BEGIN Source data
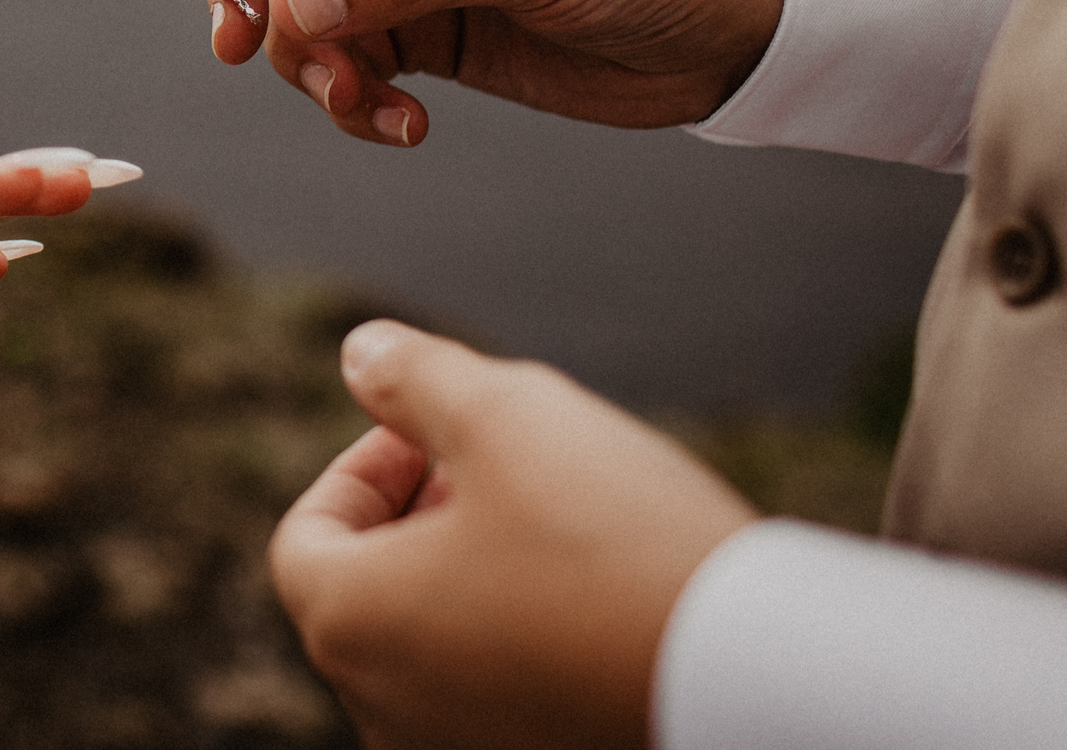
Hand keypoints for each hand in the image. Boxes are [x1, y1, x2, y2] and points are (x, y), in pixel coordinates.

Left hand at [271, 322, 756, 749]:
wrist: (759, 675)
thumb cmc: (614, 540)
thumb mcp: (503, 413)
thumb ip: (411, 377)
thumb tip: (360, 355)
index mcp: (349, 626)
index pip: (307, 540)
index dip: (362, 471)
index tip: (430, 435)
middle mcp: (384, 713)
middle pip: (368, 598)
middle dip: (420, 518)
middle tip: (499, 469)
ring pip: (436, 651)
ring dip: (473, 576)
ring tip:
END Source data
**What you are asked to do:** Print out every record above exactly as given. Do not include the pictures.

**Task response:**
Hand keypoints for each hand in the image. Boxes are [x1, y1, x2, y2] and points are (x, y), in pixel coordinates.

Left hand at [271, 322, 756, 749]:
wrist: (759, 675)
thumb cmc: (614, 540)
thumb mcp: (503, 413)
thumb ip: (411, 377)
thumb tip: (360, 355)
index mcp: (349, 626)
index pip: (307, 540)
index dip: (362, 471)
index tip: (430, 435)
middle mcp: (384, 713)
middle pip: (368, 598)
middle dip: (420, 518)
middle tip: (499, 469)
ring pip: (436, 651)
ring dip: (473, 576)
ring tip:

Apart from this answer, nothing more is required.